[Records provided Boundary: Start]

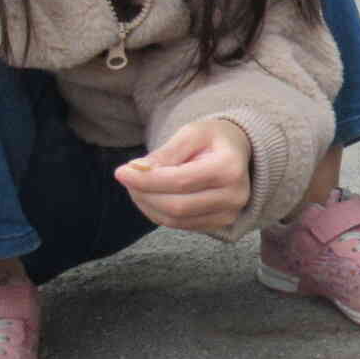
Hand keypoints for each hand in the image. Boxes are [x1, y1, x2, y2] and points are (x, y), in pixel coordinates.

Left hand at [114, 118, 253, 232]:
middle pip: (177, 205)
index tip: (121, 172)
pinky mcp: (219, 224)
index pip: (181, 181)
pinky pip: (180, 225)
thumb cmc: (213, 139)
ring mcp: (229, 214)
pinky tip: (150, 196)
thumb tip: (138, 170)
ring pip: (176, 219)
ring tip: (136, 186)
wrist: (238, 153)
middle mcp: (235, 196)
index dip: (147, 180)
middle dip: (144, 194)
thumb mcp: (191, 133)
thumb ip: (167, 152)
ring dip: (148, 205)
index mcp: (230, 168)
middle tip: (127, 178)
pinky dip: (158, 213)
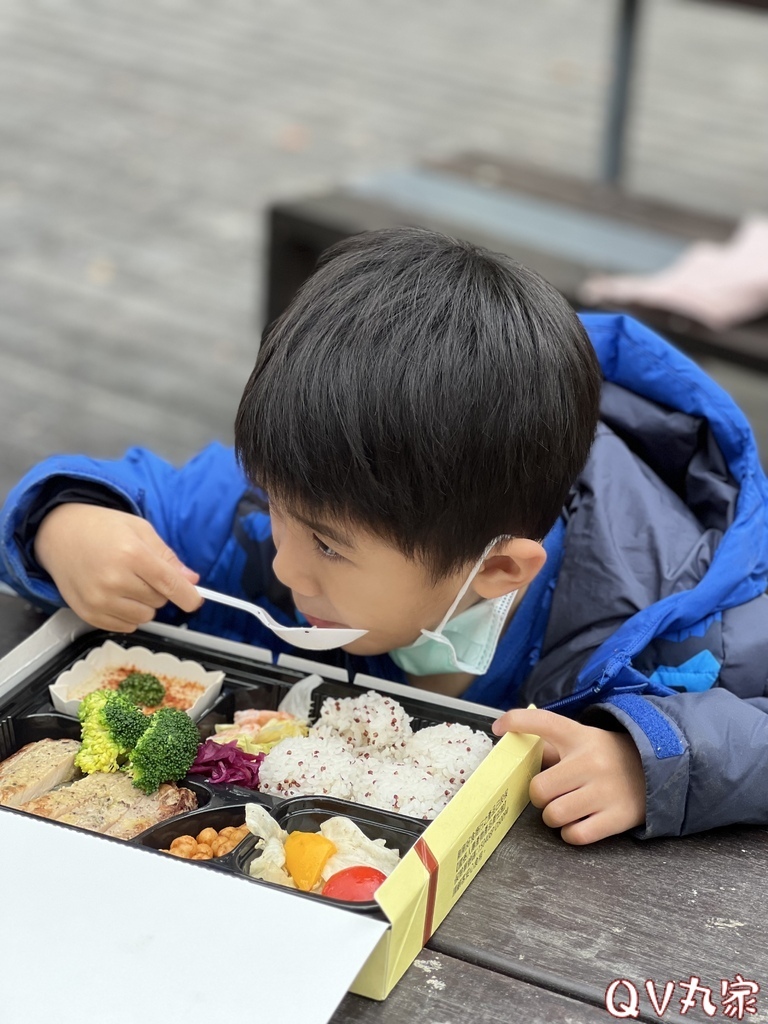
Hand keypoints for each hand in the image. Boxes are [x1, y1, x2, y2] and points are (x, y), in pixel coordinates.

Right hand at [34, 503, 201, 631]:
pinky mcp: (89, 614)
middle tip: (140, 571)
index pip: (169, 585)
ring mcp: (99, 600)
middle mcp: (114, 580)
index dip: (188, 597)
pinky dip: (127, 614)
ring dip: (143, 604)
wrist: (60, 534)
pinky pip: (126, 626)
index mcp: (131, 555)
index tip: (195, 601)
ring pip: (144, 617)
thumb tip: (191, 580)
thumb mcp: (140, 530)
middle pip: (159, 601)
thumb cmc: (102, 528)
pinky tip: (115, 594)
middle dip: (158, 589)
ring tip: (126, 582)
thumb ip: (168, 557)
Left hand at [492, 708, 645, 844]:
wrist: (660, 770)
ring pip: (554, 815)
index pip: (543, 722)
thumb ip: (551, 747)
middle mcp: (591, 761)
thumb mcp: (582, 741)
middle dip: (539, 796)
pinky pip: (575, 835)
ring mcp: (605, 790)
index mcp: (580, 736)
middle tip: (550, 794)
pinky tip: (578, 822)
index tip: (498, 728)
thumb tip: (516, 753)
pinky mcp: (618, 817)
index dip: (516, 721)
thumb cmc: (606, 757)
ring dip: (553, 817)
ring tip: (564, 809)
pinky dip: (570, 833)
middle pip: (540, 788)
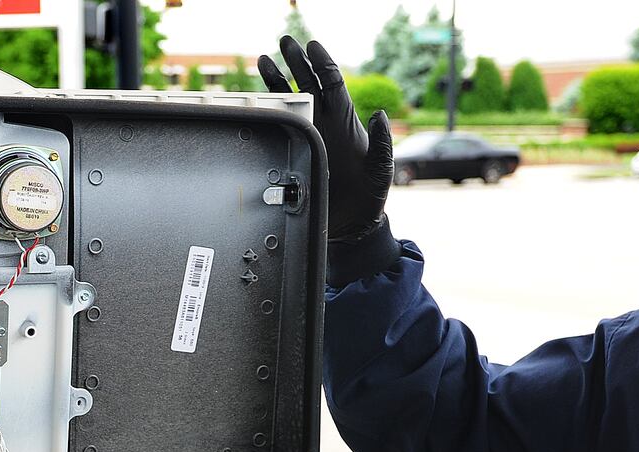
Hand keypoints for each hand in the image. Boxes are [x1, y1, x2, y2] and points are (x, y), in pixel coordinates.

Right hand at [258, 37, 392, 242]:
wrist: (351, 223)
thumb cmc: (371, 194)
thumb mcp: (382, 167)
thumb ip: (382, 141)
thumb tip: (380, 114)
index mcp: (346, 120)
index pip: (332, 81)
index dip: (322, 62)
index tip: (313, 45)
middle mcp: (325, 122)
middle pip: (307, 83)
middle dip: (296, 61)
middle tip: (285, 40)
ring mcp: (308, 136)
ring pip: (289, 100)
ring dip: (276, 80)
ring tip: (263, 60)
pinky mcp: (295, 151)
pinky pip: (279, 126)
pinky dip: (267, 110)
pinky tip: (257, 99)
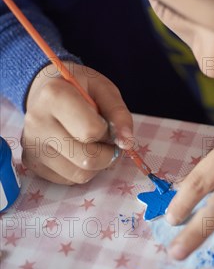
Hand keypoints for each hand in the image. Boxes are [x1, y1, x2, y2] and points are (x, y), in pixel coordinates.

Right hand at [22, 62, 132, 184]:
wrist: (45, 91)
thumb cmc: (79, 88)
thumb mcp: (104, 90)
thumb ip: (119, 114)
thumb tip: (127, 143)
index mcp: (54, 96)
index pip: (91, 131)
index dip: (108, 131)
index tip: (106, 122)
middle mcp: (37, 122)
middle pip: (88, 158)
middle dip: (107, 152)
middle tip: (105, 138)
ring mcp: (32, 146)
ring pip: (80, 174)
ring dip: (96, 164)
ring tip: (91, 143)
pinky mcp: (33, 164)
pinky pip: (69, 180)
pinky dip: (81, 169)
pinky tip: (76, 150)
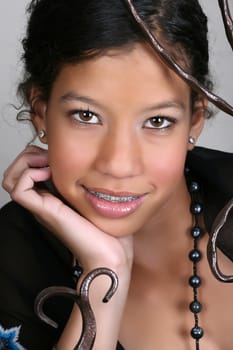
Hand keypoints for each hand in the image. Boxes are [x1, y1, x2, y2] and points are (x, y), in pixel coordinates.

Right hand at [2, 145, 133, 271]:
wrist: (110, 254)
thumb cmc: (106, 229)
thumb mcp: (97, 195)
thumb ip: (88, 182)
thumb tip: (87, 162)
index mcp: (53, 197)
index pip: (26, 171)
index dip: (35, 155)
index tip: (54, 153)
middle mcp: (43, 201)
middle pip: (13, 174)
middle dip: (27, 155)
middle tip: (47, 156)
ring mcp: (42, 207)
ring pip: (10, 180)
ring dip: (25, 163)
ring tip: (46, 163)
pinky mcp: (45, 212)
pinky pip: (18, 190)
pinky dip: (28, 175)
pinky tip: (48, 173)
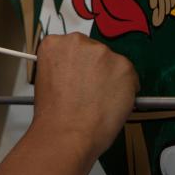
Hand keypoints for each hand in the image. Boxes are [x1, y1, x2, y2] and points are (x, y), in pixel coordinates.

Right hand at [32, 33, 137, 163]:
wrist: (68, 133)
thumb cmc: (54, 114)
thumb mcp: (45, 80)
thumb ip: (61, 67)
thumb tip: (76, 71)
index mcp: (54, 44)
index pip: (71, 46)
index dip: (75, 64)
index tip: (76, 75)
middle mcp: (78, 42)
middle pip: (93, 51)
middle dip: (94, 68)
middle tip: (88, 90)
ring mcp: (103, 52)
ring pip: (112, 63)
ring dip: (110, 78)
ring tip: (98, 100)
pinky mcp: (125, 66)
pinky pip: (129, 76)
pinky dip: (125, 89)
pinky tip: (110, 103)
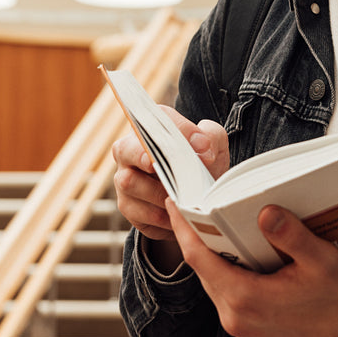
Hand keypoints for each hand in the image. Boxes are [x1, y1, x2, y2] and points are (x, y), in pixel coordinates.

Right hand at [112, 107, 228, 264]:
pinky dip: (161, 217)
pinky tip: (177, 216)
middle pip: (124, 148)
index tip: (199, 145)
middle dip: (141, 156)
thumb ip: (210, 136)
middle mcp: (129, 150)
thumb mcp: (213, 144)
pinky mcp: (128, 206)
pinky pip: (139, 212)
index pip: (154, 120)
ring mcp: (124, 179)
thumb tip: (202, 147)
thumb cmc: (202, 163)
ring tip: (183, 199)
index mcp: (150, 127)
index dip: (174, 131)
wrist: (198, 195)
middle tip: (158, 165)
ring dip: (159, 193)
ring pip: (130, 182)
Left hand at [167, 198, 337, 336]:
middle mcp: (237, 316)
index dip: (182, 227)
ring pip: (213, 279)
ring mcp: (243, 324)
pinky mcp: (252, 325)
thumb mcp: (323, 261)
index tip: (175, 202)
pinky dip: (225, 267)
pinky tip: (238, 250)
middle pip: (202, 267)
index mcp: (245, 300)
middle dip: (195, 235)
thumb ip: (292, 236)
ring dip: (210, 252)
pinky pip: (227, 290)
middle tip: (194, 203)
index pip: (198, 257)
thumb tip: (265, 212)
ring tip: (213, 221)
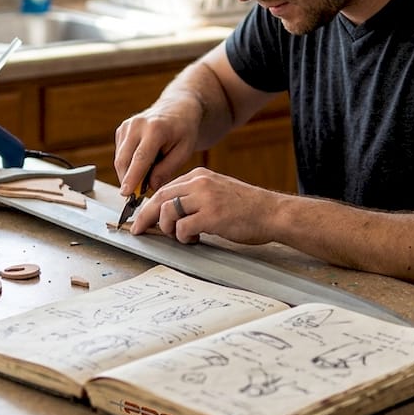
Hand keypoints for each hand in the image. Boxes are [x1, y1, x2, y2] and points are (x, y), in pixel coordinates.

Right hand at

[Records provided Boundary: End]

### What the task asks
Everything from the line with "wrist: (60, 534)" through the line with "ring tip: (126, 582)" in the listing above must be retyped exactly, with nothing added.

### Task result
wrist: (60, 534)
pinky pip: (126, 626)
index mcp: (131, 555)
index tip: (195, 601)
ring pip: (144, 617)
thumb tip: (191, 580)
thumb mcp: (140, 530)
middle pip: (159, 601)
thumb cmc: (102, 528)
pinky tip: (115, 594)
middle dip: (158, 589)
ring tip: (126, 582)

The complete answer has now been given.